Community Life,  Social Issues

Living With Disability: The Untold Stories of Accessibility in Ghana


By Naa Lamptey


Koforidua, Ghana — Every morning, 25-year-old Adjoa Koomson wheels herself down a dirt path riddled with stones, puddles, and sharp turns. It’s just 300 meters to the roadside — but it can take up to 20 minutes. Sometimes, the wheels get stuck. Sometimes, she tips over.

“I’m always scared I’ll fall,” she says. “But I can’t just stay home.”

Adjoa was born with spina bifida. She uses a wheelchair to move around, but Ghana’s cities, transport systems, and institutions remain largely inaccessible — making daily life a test of strength, patience, and endurance.


Disability in Ghana: The Statistics and Reality

According to the Ghana Statistical Service:

  • Roughly 8% of the population lives with a disability
  • The most common types include visual, hearing, mobility, and speech impairments
  • Women and the elderly are disproportionately affected
  • Access to education, employment, and public services remains severely limited

Despite the passing of the Persons with Disability Act (2006) and the ratification of the UN Convention on the Rights of Persons with Disabilities, many promises remain unfulfilled on the ground.


The Built Environment: Not Built for Everyone

Walk through any Ghanaian city, and the evidence is clear:

  • Sidewalks are uneven or blocked by kiosks and open gutters
  • Public buildings rarely have ramps or elevators
  • Public buses (trotros and STC) are not wheelchair-accessible
  • Signage and information for the visually or hearing impaired is almost nonexistent

“I couldn’t go to SHS because the school had staircases everywhere,” says Kwame, a 19-year-old with cerebral palsy. “They said I’d be a burden.”


The Emotional Cost

Living with a disability in Ghana is not just a logistical challenge — it’s an emotional one:

  • Stigma and cultural beliefs label people with disabilities as cursed or dependent
  • Isolation due to limited mobility and poor social inclusion
  • Mental health issues stemming from exclusion and lack of purpose

“I have dreams too,” says Adjoa. “But it feels like I’m invisible.”
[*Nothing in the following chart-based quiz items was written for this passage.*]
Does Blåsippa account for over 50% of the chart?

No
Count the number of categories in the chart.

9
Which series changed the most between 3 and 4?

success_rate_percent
Education: Still Out of Reach

Only a fraction of children with disabilities attend school:

  • Special schools are few and poorly resourced
  • Mainstream schools lack training and infrastructure to support inclusive learning
  • Teachers are overwhelmed or under-informed, leading to neglect or exclusion

“I had to drop out after JHS,” says Mary, who is deaf. “There was no interpreter, and I kept failing.”

Some NGOs offer braille books, sign language classes, and after-school support, but coverage is patchy and underfunded.


Employment: A Distant Dream

The unemployment rate among persons with disabilities is significantly higher than the national average.

Barriers include:

  • Employer discrimination
  • Lack of transport to work locations
  • No accessible infrastructure in offices
  • Lack of vocational training programs

“I learned bead-making,” says Kwame, “but I need capital. No one wants to lend to a crippled boy.”


Stories of Strength

Still, in the face of adversity, many are carving their own paths:

  • Adjoa now makes and sells customized throw pillows online, promoting her brand on WhatsApp
  • Kwame runs a small home workshop, selling handmade jewelry
  • Mary works as a seamstress, trained by an inclusive NGO in Ho
  • Isaac Dogboe, a partially blind lawyer, now advocates for disability law enforcement in Accra courts

“These stories are not exceptional,” says advocate Nana Serwaa. “They’re evidence of what’s possible — if society opens its doors.”


Progress and Policy

There have been notable efforts:

  • Ghana’s Disability Act (2006) promised accessibility in public buildings, transport, and education
  • The government recently launched a Disability Common Fund for local assemblies to support persons with disabilities
  • Some cities have begun adding ramps and signage in municipal buildings
  • University of Ghana now has a dedicated disability support office

But critics argue enforcement is weak and oversight is minimal.

“What good is a law,” asks Adjoa, “if no one enforces it?”


What Needs to Change?

Experts and advocates point to key interventions:

  1. Enforce accessibility standards for all new buildings
  2. Train public servants and educators in disability inclusion
  3. Fund disability-focused vocational training and entrepreneurship
  4. Subsidize assistive devices like wheelchairs, hearing aids, and braille tools
  5. Launch public campaigns to shift cultural attitudes and reduce stigma

“If we design for everyone,” says urban planner Kwame Nkrumah Mensah, “we build a better society — for all.”


A Future Worth Building

Adjoa dreams of opening a physical shop someday — one with a wide, smooth ramp, automatic doors, and a quiet space for other wheelchair users.

“Not a place just for us,” she smiles, “but a place where we’re not left out.”

Her dream is not about charity — it’s about equity.

And until Ghana becomes a country that sees ability, not just disability, those like Adjoa will keep pushing — not just their wheels, but an entire nation’s conscience.